In Bartow, Florida, hemp is on its way. Scott Burgett, along with Green Earth Cannaceuticals, is growing 40,000 hemp plants on 30 acres. The crop is being tested out to in Polk county as a possible alternative to citrus.
Citrus was traditionally the crop of choice on the 200-acre farm and Polk county as a whole. In a state known for its oranges, the county grows more citrus than anywhere else in Florida. Unfortunately for local farmers, citrus greening has decimated their trees. They are producing 70% less fruit than they did a decade ago, losing over 15,000 acres of citrus farms.
This is the reason for Hook-R-Farms’ experiment into the possibilities of hemp. This crop is a test for the Florida Department of Agriculture to give Floridian farmers the tools and information they need to grow the crop successfully.
“There’s a lot of incredibly conservative people that wouldn’t have talked to me two years ago, that are now talking and looking at [hemp] as a viable industry,” Burgett said to the press. “So a farmer, if you kept your costs to $15,000, you’re making $10,000 an acre. That’s a substantial crop for a farmer. You don’t get that growing corn or beans or cotton or tobacco.”

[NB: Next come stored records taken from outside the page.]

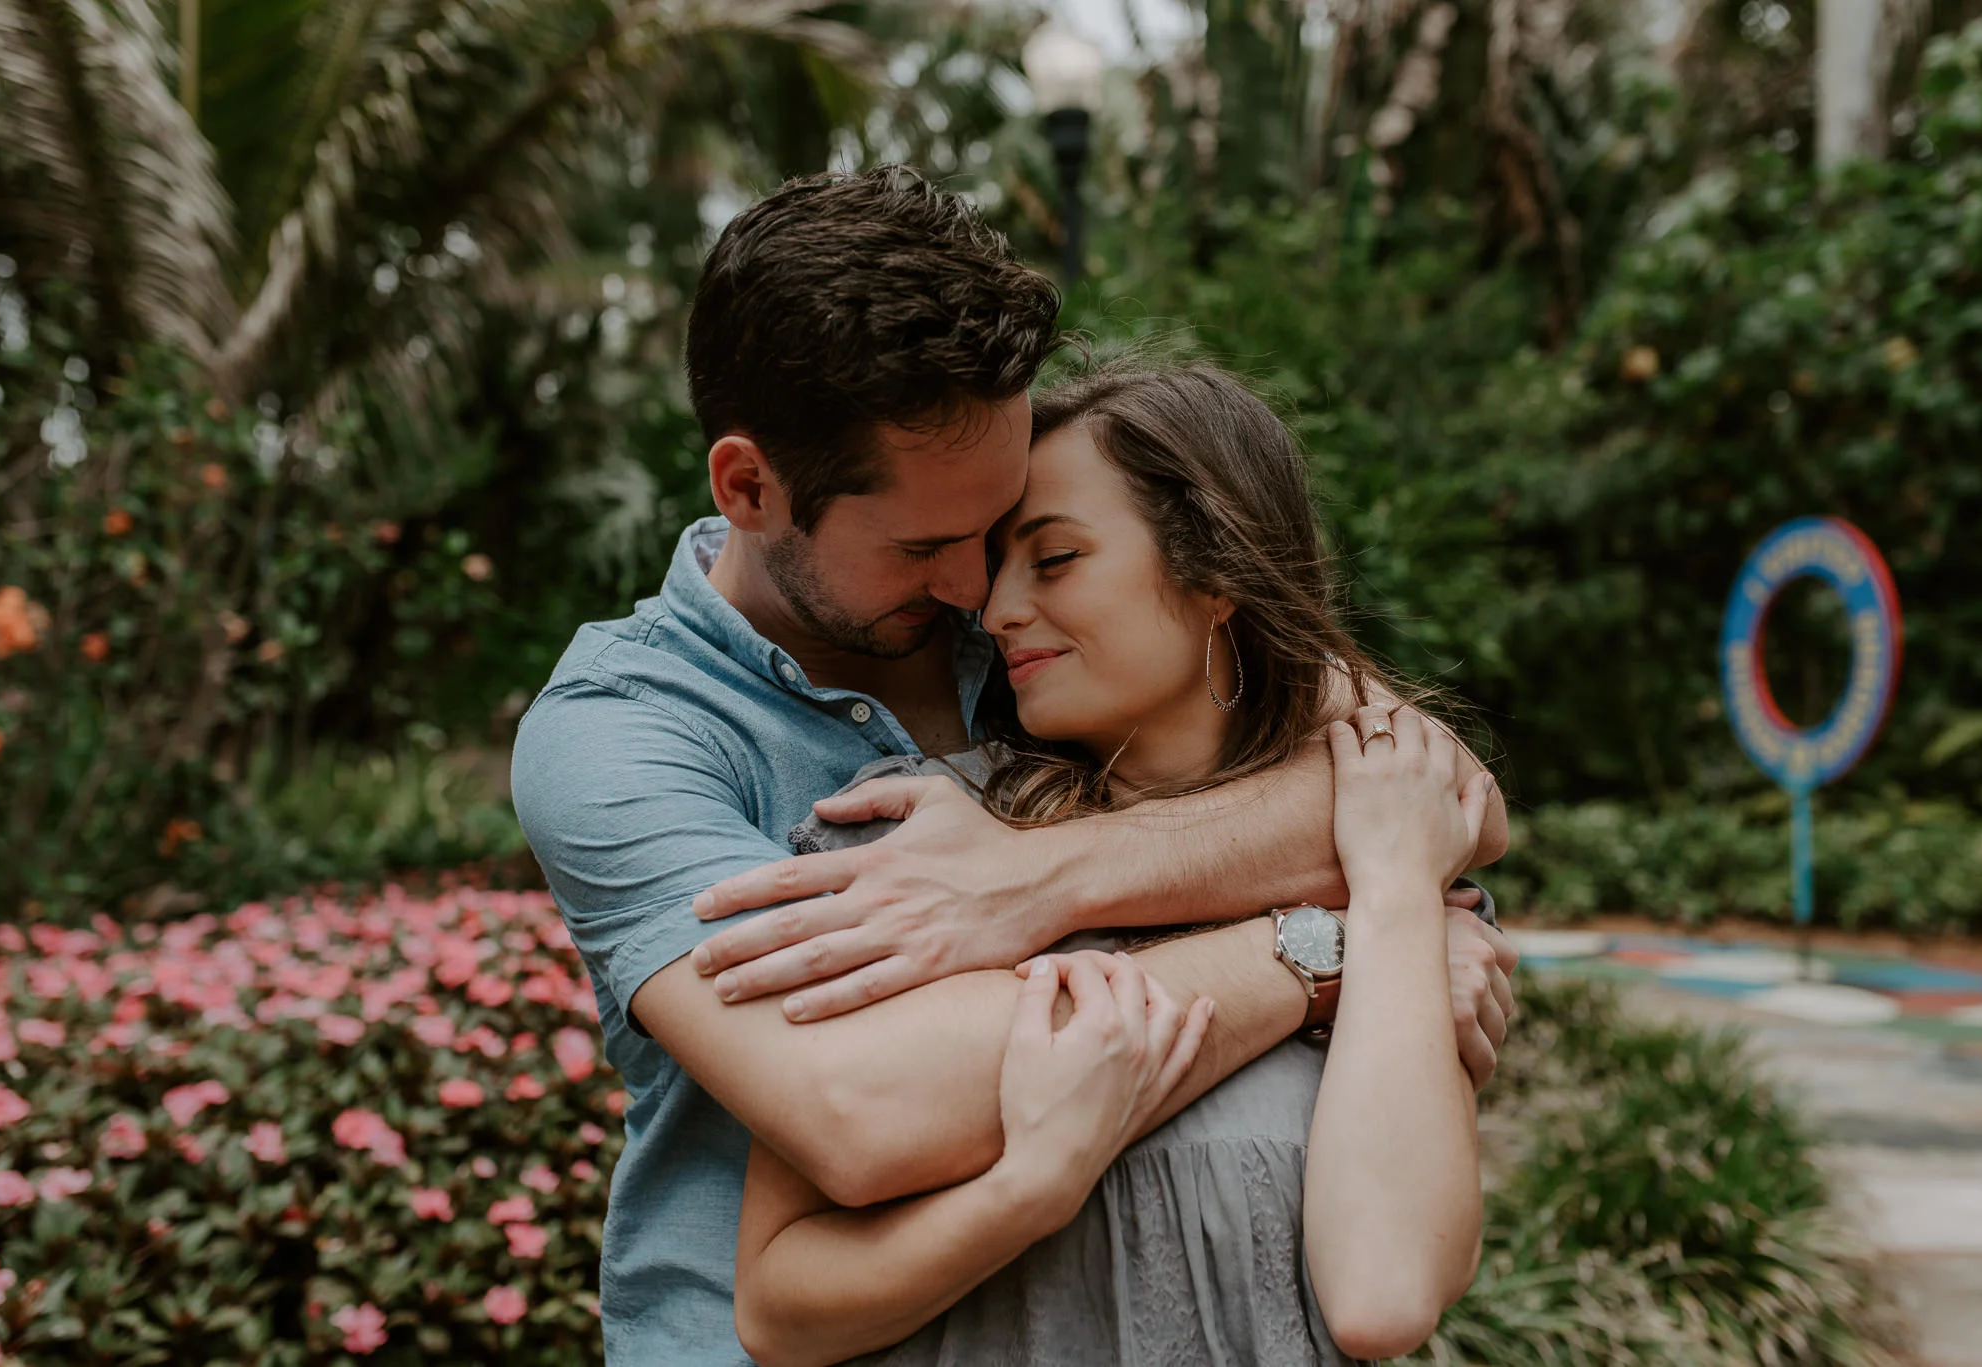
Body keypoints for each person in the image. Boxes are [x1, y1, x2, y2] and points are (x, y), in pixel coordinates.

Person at [509, 165, 1517, 1367]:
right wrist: (1341, 945)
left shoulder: (1047, 621)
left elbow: (1435, 789)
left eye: (1004, 527)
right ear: (748, 486)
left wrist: (1042, 881)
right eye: (929, 544)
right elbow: (859, 1110)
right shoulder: (623, 731)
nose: (977, 591)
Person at [729, 364, 1494, 1366]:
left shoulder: (1390, 870)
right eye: (998, 566)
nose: (994, 606)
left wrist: (1393, 890)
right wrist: (1023, 1190)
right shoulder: (911, 851)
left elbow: (1382, 1295)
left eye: (1052, 560)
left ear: (1217, 574)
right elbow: (778, 1307)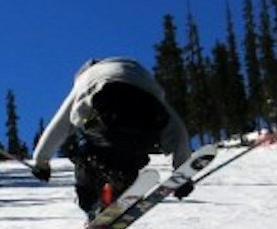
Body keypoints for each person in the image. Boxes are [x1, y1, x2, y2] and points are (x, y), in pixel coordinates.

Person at [28, 58, 195, 215]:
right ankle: (121, 183)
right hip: (145, 128)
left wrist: (41, 162)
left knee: (86, 154)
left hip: (106, 124)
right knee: (127, 155)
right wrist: (183, 174)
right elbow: (177, 130)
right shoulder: (142, 79)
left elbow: (59, 125)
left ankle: (93, 201)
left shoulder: (86, 79)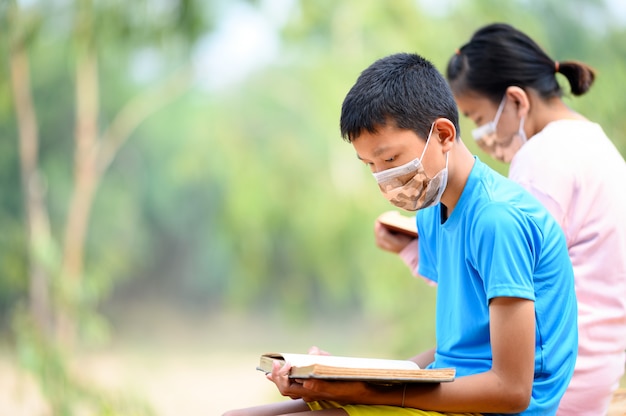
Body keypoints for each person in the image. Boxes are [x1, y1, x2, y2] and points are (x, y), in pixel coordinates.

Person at [223, 52, 577, 416]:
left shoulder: (497, 220)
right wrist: (349, 380)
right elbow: (454, 352)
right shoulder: (433, 212)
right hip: (453, 394)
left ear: (442, 134)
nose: (383, 178)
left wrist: (372, 392)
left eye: (390, 159)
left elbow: (511, 390)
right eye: (370, 166)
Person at [378, 22, 626, 416]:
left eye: (477, 117)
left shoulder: (542, 160)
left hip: (549, 370)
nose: (480, 134)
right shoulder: (595, 143)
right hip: (603, 363)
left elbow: (504, 270)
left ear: (515, 101)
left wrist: (413, 252)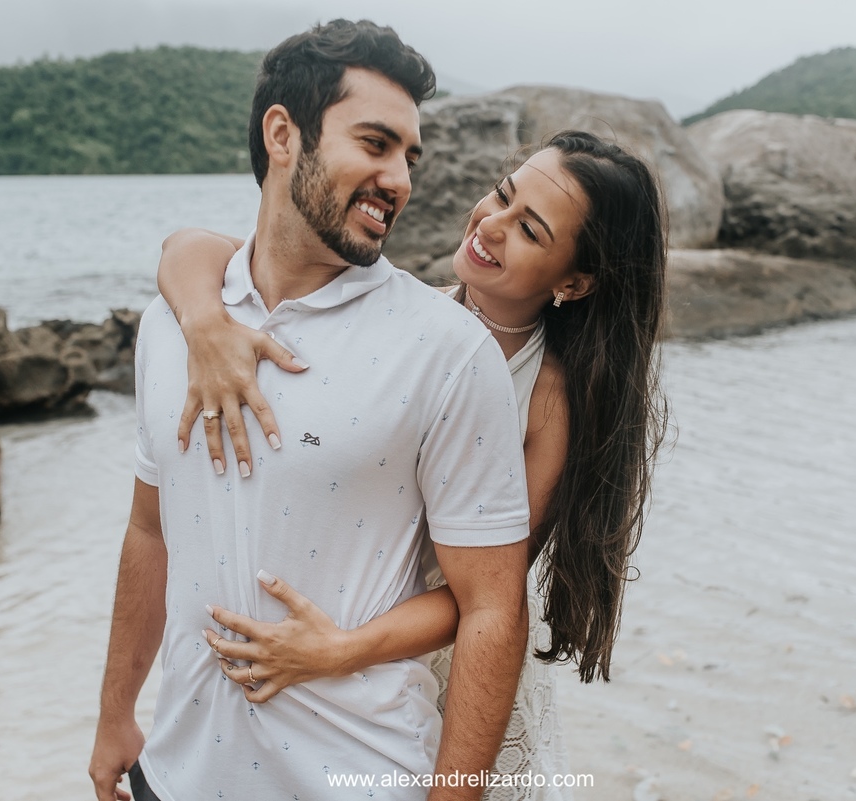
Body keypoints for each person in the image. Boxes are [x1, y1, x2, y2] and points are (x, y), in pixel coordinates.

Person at [89, 19, 534, 801]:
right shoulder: (173, 323)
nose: (399, 177)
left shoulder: (448, 352)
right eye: (375, 142)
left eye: (409, 156)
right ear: (283, 134)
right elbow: (149, 530)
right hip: (174, 771)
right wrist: (114, 713)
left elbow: (494, 607)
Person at [156, 130, 668, 799]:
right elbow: (188, 247)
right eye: (502, 195)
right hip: (335, 641)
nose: (491, 224)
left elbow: (486, 598)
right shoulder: (403, 313)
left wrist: (338, 650)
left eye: (529, 229)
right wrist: (203, 321)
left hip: (452, 666)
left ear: (573, 281)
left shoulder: (546, 400)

To bring the project together, they recruited help from local farmers like Jeff Joyce. Joyce is a retired farmer who spent 40 years growing strawberries, vegetables, and cantaloupes. Joyce decided to give the new crop a try and came out of retirement to help them do it.
“And we kind of thought that might be a good thing,” Joyce said. “So we’re giving it a try and see what happens.”
With the knowledge, they learn from their experiments, along with other scientists in the state, the hope is for farmers to have a better handle on what to expect as the Florida Department of Agriculture released its final rules.